This summer’s easing of immigration limits for medical professionals has successfully enabled more doctors to be recruited from outside the EEA and reduced recruitment pressures on other sectors, official figures published yesterday have suggested.
Home secretary Sajid Javid announced the cap for restricted certificates of sponsorship (RCOS) for Tier 2 (General) visas – which, in essence, must be obtained by employers hoping to hire talent from outside the EEA – would no longer apply to doctors and nurses in June 2018. This change came into effect in July.
Three months on, the most recent figures from UK Visas and Immigration revealed every applicant scoring at least 21 points – the minimum required under the Tier 2 system – was allocated a RCOS in September. The same was true of August’s allocation. By comparison, a minimum of 60 points was required in June 2018, while the limit was breached for eight months in a row from December 2017 onwards.
Medical recruitment consultancy Remedium Partners described the change as a “massive relief” for hospital departments around the country, with every application the firm handled throughout August accepted.
“In the months before the lift, nearly all of the non-shortage occupation RCOS in areas such as anaesthetics, general surgery and acute medicine that were applied for had been rejected continuously, due to the limitation,” said Nicholas Hitchins, head of acute medicine at Remedium Partners.
“This caused extensive disruption and distress, not just for our doctors, but for our hospitals and trusts that are relying on these permanent professionals. The visa cap lift in July has made a huge difference, especially to doctors applying to work in non-shortage occupations in the NHS.”

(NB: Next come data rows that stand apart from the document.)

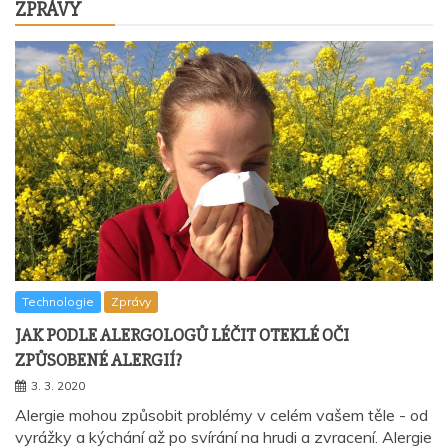
ZPRÁVY
Technologie
Zprávy
JAK PODLE ALERGOLOGŮ LÉČIT OTEKLÉ OČI
ZPŮSOBENÉ ALERGIÍ?
3. 3. 2020
Alergie mohou způsobit problémy v celém vašem těle - od
vyrážky a kýchání až po svírání na hrudi a zvracení. Alergie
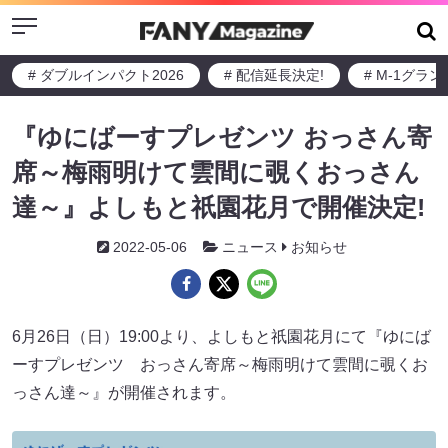
Menu
# ダブルインパクト2026
# 配信延長決定!
# M-1グラ
『ゆにばーすプレゼンツ おっさん寄
席～梅雨明けて雲間に覗くおっさん
達～』よしもと祇園花月で開催決定!
2022-05-06
ニュース
お知らせ
6月26日（日）19:00より、よしもと祇園花月にて『ゆにば
ーすプレゼンツ おっさん寄席～梅雨明けて雲間に覗くお
っさん達～』が開催されます。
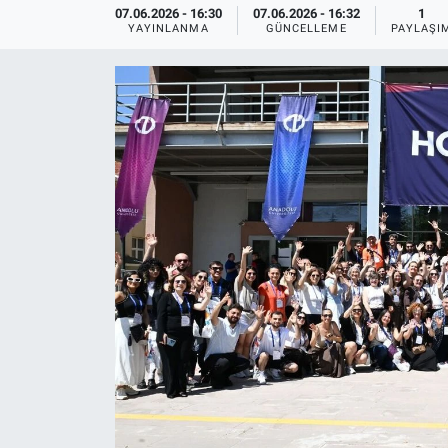
07.06.2026 - 16:30
07.06.2026 - 16:32
1
YAYINLANMA
GÜNCELLEME
PAYLAŞI
ASAYİŞ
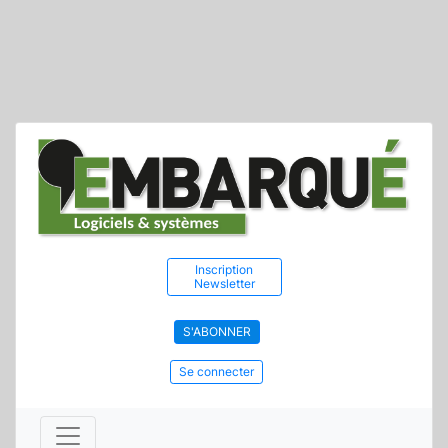
Inscription
Newsletter
S'ABONNER
Se connecter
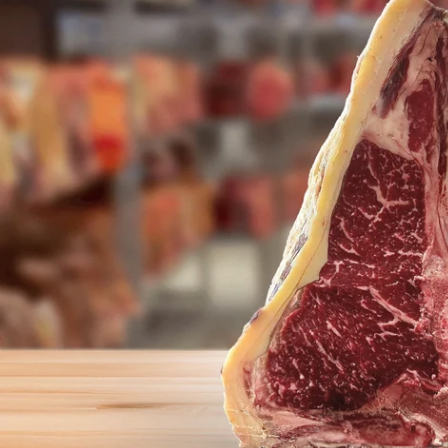
Ouvrir le média 0 en mode modal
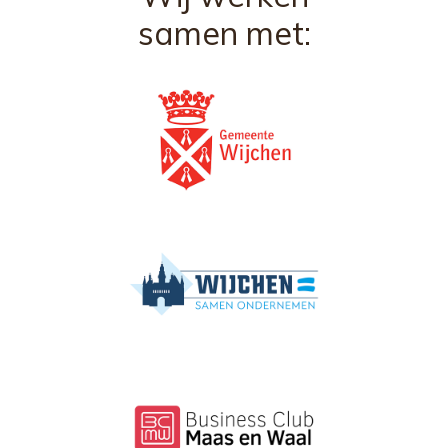
samen met:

Karendeep Kaur, immigration analyst at immigration law firm Migrate UK, agreed the relaxing of the cap for the medical profession had eased pressures across other sectors, but added a further relaxation may be necessary to prevent points qualifications and salary limits increasing again towards the financial year end.
“The quota of sponsorship certificates doesn’t stay uniform throughout [the financial year], so these salary levels could be driven up again,” she told People Management.
“From now until February, there are 1,500 spaces available, but from March next year it will be 1,000 before the financial year is up, so this can place a strain on employers to get everything sorted out and it may increase the salary levels again.”
The Migration Advisory Committee (MAC) last week called on the government to abandon the cap for all sectors, and extend Tier 2 visa eligibility to medium-skilled roles, although experts criticised a lack of focus on low-skilled roles and EU workers.
“If they remove the cap entirely, as the MAC has recommended, this will be beneficial to businesses – but largely to those businesses that are capable of paying the minimum salary requirement and the immigration skills charge,” Kaur said.
“If the cap on labour market tests is also scrapped, it’s likely the immigration skills charge will be increased, primarily benefiting medium- and high-skilled workers and the businesses employing these individuals.”
A Home Office spokesperson said it was regularly reviewing the Tier 2 visa guidelines.